ZAPPER VOR ORT: Nena in Berlin

FR 08.08.2008 | Berlin, Zitadelle

Kurz nach acht auf der Spandauer Zitadelle. Aus der Ferne können wir ein paar Rockmusiker erkennen, die die Bühne betreten. Schrammelmusik setzt ein.
Aha, die Vorband.
Doch dann rennt eine zierliche Frau auf die Bühne und beginnt zu singen. Es ist keine Überraschung, dass wir den Song nicht kennen.
Eine Überraschung ist es dann aber doch: die zierliche Frau ist Nena und die Rocker ihre Band.
Das Publikum scheint den Beginn des Nena-Konzertes auf der Zitadelle auch irgendwie nicht so richtig wahrzunehmen.
Es folgt als zweites „Nur geträumt, danach „Carpe diem“. Nena ist hibbelig, total aufgedreht. Na ja, wie man sie eben kennt. Die Stimmung ist, sagen wir mal: ausbaufähig.
Die Titel wirken alle extrem rockig, das kennt man von Nena-Songs eigentlich nicht, und es kommt auch nicht besonders gut an. „Willst du mit mir gehn“ ist kaum erkennbar, so sehr wandelt Nena die Melodien ab. Und man fragt sich: Mag sie ihre eigenen Songs nicht, dass sie sie bis zur Unkenntlichkeit verschandelt?
Dann singt sie „Ich kann nix dafür“, den Song aus „Vollidiot“. Pocher fehlt. Und Nena meint danach: „Ich muss ehrlich sein, ich find das Lied überhaupt nicht gut.“ Aha. Gut zu wissen.
Es läuft nicht gut, und Nena merkt das: „Mach ich irgendwas falsch?“, fragt sie das Publikum. Das reagiert kaum. „Sind wir in Kontakt?“, fragt sie weiter. „Spürt ihr mich? Spür ich euch?“ Fragen über Fragen. Und Zweifel. Nena muss ihr Publikum noch packen, bisher ist ihr das nicht gelungen. „Ich hab‘ noch nie in Berlin gespielt, und es war so still.“ Fehlt eigentlich nur noch das Grillenzirpen. „Lasst uns schweigen, Leute.“ Fast haben ihr Angst, Nena verliert vollends die Lust und haut ab.
Dann, endlich, der Ansatz einer Wende. Es wird dunkel, Nena singt „Lass mich dein Pirat sein“. Die ersten Lichteffekte, dazu ein ruhiger Song, den Nena endlich mal nicht mit ihrer schiefen Stimme ruiniert. Dass sie dann eine deutsche Version von David Bowies „Heros“ singt, wirkt irgendwie befremdlich. Deswegen sind wir nicht hergekommen.

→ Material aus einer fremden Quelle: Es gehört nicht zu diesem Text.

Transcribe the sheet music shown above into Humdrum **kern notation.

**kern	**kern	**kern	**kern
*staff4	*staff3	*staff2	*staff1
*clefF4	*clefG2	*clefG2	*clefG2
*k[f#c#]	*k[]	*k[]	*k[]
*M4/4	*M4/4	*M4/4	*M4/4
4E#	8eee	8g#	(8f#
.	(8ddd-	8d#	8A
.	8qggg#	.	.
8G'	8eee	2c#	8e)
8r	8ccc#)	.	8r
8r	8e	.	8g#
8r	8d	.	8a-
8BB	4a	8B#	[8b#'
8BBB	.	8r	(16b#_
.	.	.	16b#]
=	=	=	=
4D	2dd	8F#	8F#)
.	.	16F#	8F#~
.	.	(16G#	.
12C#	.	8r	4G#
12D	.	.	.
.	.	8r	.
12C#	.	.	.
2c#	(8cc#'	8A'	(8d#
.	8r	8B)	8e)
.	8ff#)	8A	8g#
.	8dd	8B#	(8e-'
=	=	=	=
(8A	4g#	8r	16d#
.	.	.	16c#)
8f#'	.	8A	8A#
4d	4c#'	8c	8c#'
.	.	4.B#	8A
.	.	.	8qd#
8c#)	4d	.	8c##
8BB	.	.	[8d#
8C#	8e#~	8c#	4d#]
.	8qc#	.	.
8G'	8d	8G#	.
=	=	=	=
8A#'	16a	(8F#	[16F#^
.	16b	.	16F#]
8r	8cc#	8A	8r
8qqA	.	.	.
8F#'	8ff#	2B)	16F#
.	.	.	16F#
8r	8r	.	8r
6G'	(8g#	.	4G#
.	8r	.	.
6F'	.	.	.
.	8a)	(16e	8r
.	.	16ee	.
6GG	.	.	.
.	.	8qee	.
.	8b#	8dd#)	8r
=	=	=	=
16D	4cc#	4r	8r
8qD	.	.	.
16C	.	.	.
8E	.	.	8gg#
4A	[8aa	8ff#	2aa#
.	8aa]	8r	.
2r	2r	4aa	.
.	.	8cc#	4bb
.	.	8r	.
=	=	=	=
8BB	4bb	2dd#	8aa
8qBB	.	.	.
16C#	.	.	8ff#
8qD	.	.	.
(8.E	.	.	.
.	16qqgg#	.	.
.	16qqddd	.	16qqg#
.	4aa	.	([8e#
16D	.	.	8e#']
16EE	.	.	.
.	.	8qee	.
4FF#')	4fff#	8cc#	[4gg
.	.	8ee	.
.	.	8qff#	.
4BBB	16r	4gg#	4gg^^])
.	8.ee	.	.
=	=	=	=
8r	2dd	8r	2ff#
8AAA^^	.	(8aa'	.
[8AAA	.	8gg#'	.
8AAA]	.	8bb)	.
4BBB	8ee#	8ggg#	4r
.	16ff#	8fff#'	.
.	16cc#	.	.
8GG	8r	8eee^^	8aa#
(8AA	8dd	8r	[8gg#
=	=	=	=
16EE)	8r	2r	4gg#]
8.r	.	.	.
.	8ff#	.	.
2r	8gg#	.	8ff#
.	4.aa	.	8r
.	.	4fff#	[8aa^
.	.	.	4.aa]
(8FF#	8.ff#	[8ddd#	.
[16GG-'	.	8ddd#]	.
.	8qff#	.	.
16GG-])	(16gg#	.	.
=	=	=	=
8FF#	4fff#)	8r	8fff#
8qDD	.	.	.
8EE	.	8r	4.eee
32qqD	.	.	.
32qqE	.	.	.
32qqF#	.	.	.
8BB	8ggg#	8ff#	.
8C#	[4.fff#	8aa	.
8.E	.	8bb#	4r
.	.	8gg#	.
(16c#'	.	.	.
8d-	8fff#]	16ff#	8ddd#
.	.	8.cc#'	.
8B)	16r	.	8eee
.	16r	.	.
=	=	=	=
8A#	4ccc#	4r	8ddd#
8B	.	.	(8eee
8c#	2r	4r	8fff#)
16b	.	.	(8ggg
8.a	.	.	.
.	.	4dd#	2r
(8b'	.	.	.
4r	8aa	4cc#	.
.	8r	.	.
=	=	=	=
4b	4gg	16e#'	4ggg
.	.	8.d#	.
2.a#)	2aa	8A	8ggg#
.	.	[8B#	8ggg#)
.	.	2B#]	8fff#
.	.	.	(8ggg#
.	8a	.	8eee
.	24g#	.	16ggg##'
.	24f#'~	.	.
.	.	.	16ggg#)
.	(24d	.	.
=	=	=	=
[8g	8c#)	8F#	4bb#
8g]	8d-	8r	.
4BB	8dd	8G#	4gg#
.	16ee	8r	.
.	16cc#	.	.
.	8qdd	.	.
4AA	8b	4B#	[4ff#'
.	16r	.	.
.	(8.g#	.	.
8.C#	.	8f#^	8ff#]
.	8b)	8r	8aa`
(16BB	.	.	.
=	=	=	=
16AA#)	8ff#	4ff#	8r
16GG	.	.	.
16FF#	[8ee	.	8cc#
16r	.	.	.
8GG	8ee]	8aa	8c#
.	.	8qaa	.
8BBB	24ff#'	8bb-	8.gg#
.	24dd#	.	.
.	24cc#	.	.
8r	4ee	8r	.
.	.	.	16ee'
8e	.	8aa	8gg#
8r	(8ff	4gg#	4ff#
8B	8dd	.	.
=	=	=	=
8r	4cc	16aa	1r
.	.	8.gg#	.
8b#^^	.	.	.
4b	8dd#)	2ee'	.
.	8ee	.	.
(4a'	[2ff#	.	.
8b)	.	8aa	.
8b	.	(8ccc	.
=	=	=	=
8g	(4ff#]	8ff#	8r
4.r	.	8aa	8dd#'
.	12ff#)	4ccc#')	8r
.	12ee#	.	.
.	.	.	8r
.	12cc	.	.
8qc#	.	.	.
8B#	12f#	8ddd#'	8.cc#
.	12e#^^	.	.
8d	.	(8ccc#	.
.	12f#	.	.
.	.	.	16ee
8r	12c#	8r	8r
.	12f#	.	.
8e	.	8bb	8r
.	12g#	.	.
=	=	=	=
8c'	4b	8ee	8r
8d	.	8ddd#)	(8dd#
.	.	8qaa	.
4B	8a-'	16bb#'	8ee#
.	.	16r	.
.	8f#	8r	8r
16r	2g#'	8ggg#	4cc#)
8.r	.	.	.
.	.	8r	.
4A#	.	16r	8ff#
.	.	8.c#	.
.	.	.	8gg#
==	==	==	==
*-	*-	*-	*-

Etwas mehr als eine Stunde brauchte Nena, um ihr Publikum endlich im Griff zu haben, zumindest ein Viertel davon, der Rest stand so rum.
Nenas Stimmung erlebte dann auch noch einen Umschwung: „Ich liebe euch Leute, das ist so geil hier! Ich wollte ja nicht mehr geil sagen. Das ist schön! heute fällt mir das Reden echt schwer. Menschen reden sowieso viel zu viel.“ Dann singt sie „Wunder geschehen“: Leuchtstäbe, Wunderkerzen. Endlich Stimmung. Das Publikum singt mit, genießt.
Klangen einige ihrer Songs geradezu entstellt, sowohl durchs Gesang als auch durch die Band, versöhnte sie das Publikum (das gesamte!) in der Zugabe mit den (wunderbar unverschnörkelten) Hits „Irgendwie, irgendwo, irgendwann“ und „Liebe ist“.
Die Besucher der Zitadelle gingen am Ende dann doch noch glücklich nach Hause. Das Ende war gelungen. Aber es war eben nur das Ende, vielleicht das letzte Drittel, mit gutem Willen meinetwegen die zweite Hälfte. Aber alles davor: Mensch, Nena, reiß dich doch mal zusammen!